25 Ocak 2012 Çarşamba

Simiiiit!!!

    Böyle bir oyun vardı. Hatırlar mısınız bilmem. Ben ortaokuldayken erkekler çok oynardı. Oyunun mantığını hala bilmiyorum ama hep bi çocuk olurdu "simiiiit" diye bağıran. Başlıktaki yaratıcılığımı(!) bu anıma borçluyum yani, belirteyim dedim.

    Yine evde, boş zamanımın olduğu nadir günlerden birinde simit yapmak aklıma geldi (Belli zaman aralıklarıyla ya simit ya da un kurabiyesi canım çeker genelde) ve ben de simit yapmaya başladım. Tadı fena değildi ama önceki deneyimlerime kıyasla mükemmel de sayılmazdı. Her neyse tarife geçiyorum.


Malzemeler:

* 2 yumurta
* 2 çorba kaşığı yoğurt
* 125 gr margarin
* 1 tatlı kaşığı sirke
* 1 çay kaşığı mahlep
* 1 çay kaşığı şeker
* 1 paket kabartma tozu
* Alabildiğince un
* tuz, susam, çörekotu

Unu geniş bir kaba alıyoruz. Ortasında biraz boşluk açıyoruz ve margarini (ben eriterek kullanıyorum genelde), sirkeyi, mahlebi,yoğurdu ve yumurta akını ekliyoruz.
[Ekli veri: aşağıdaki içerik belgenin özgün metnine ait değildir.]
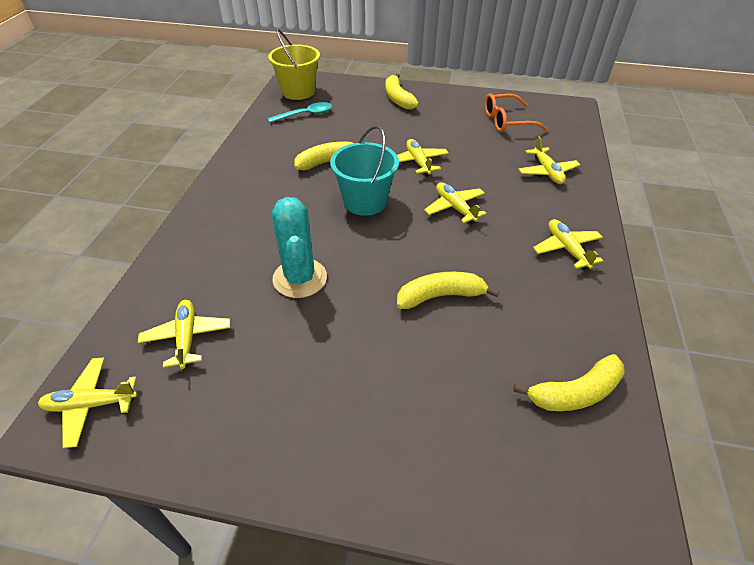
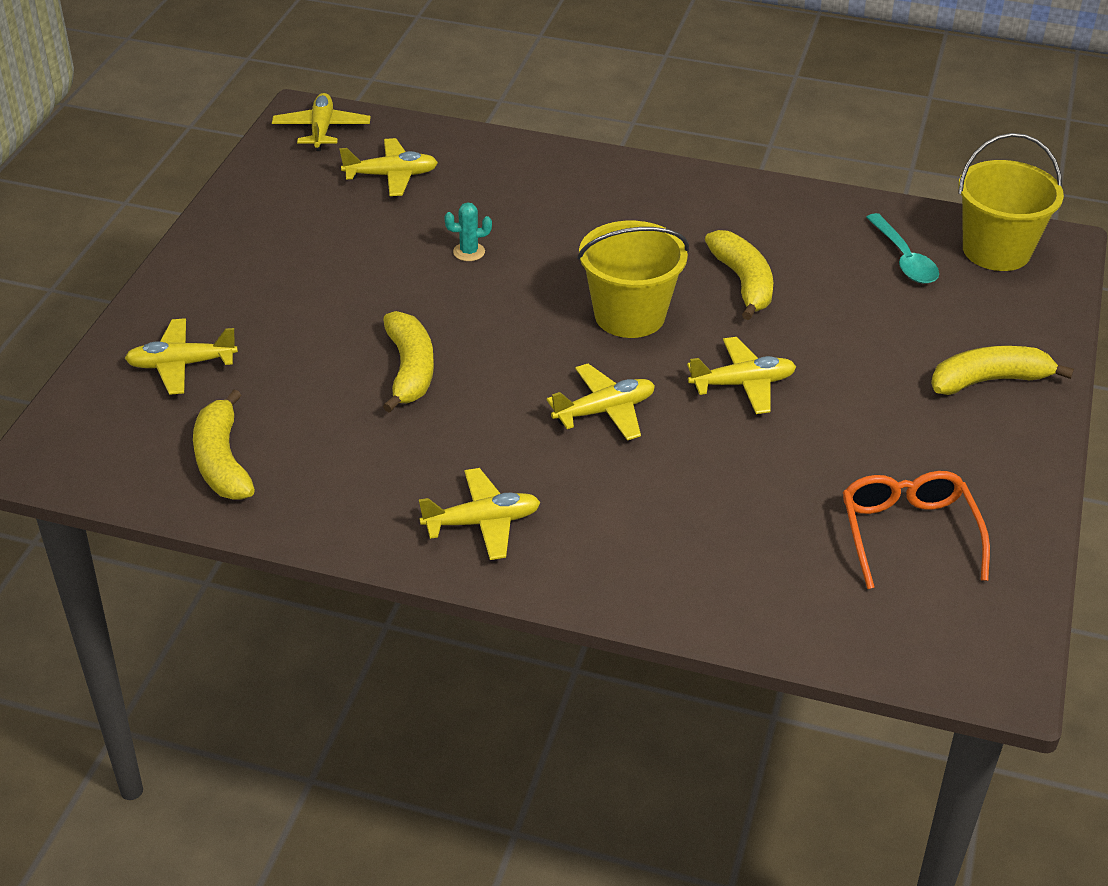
camera: 95 degrees right, 5 degrees down
(300, 278) = (469, 252): turquoise cactus -> turquoise cactus, size x0.44
(365, 201) = (629, 315): turquoise bucket -> yellow bucket
(547, 172) = (709, 553): yellow plane -> yellow plane (181, 365)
Kabartma tozunu, şekeri ve tuzu da ilave edip kulak memesi kıvamına gelinceye kadar yoğuruyoruz. Kıvam tutana kadar bazı malzemelerin miktarını arttırabilirsiniz. Hamur çok sertse yoğurt ekleyebilirsiniz. Daha sonra hamurdan ufak ufak parçalar alıp, elimizde yuvarlayıp ortasına delik açıyoruz, herbirini önce yumurta sarısına daha sonra da susam ya da çörek otuna batırıyoruz. Önceden ısıtılmış 180 derecelik fırına veriyoruz veee yaklaşık 25-30 dk sonra simitimiz hazır oluyor.

24 Ocak 2012 Salı

Kavun Soğuk Sever

Bir ay öncesine kadar "niye kar yağmıyo yaa!" diye çemkirirken bugünlerde havaların ısınmasını, güneşli günlerin gelmesini heyecanla  beklemek dengesiz bir kişiliğe sahip olduğum izlenimini uyandırır mı bilemiyorum ama ben ilkbaharı çok özledim. Ne yaz, ne de kış... En güzel mevsim ilkbahar nokta. İlkbahar  diyorum çünkü ilkbahar demek çocukluğum demek, sokakta oynamak demek.İlkbahar demek oradan buradan toplanan çağlanın verdiği heyecan demek, tezgahlarda görülen çilek demek, erik demek. İlkbahar demek güneş demek, açık hava demek, en mühimi ferahlık demek ya. Böyle bi şey işte ilkbahar benim için. Bu içecek de tam bir yaz içeceği. Tabi kavun bulunabilirse ilkbaharda da yapmak mümkün. Yapılışı da çok kolay.

Malzemeler:

(4 bardak için)
* 3 dilim kavun
* kavun miktarını geçmeyecek kadar buz
* limon
* şeker
* krem şanti
* 1 su bardağı süt

Önce kavunları blenderdan geçiriyoruz. Blenderdan geçirdiğimiz kavunları ayrı bir kaba alıp buzları da blenderdan geçiriyoruz. Daha sonra buzu kavunu karıştırıyoruz. Üzerine yeteri kadar şeker ekliyoruz biraz da limon sıkıp karıştırıyoruz. Karışımı bardaklara alıyoruz. Üzeri için de bir paket krem şanti ve sütü çırpıyoruz. Her bir bardağa krem şantiden ekliyoruz. İçindeki buzlar erimeden içeceğimizi tüketiyoruz tabi ki.
Muzicons.com

23 Ocak 2012 Pazartesi

Sahne senin Kırmızı Kaşık!




"Siz hiç kırmızı bir kaşık gördünüz mü? Ben gördüm." demek isterdim ama kırmızı kaşığın öyle ilginç bir hikayesi yok ne yazık ki. Tabi ki olsaydı iyi olurdu yani, fena olmazdı hani ama yok işte.  Her neyse bu hikayesi vardı yoktu olayını fazla uzatmayacağım.  Bir de konuyla alakalı olarak yemek yapmayı seviyorum. Mutfakta olmayı da seviyorum. Hatta gezmeyi de çok seviyorum. Sanırım Kırmızı Kaşık tam olarak bu. Gezeyim, tozayım, yiyeyim, içeyim... Ha bu arada siz hiç kırmızı bir kaşık gördünüz mü?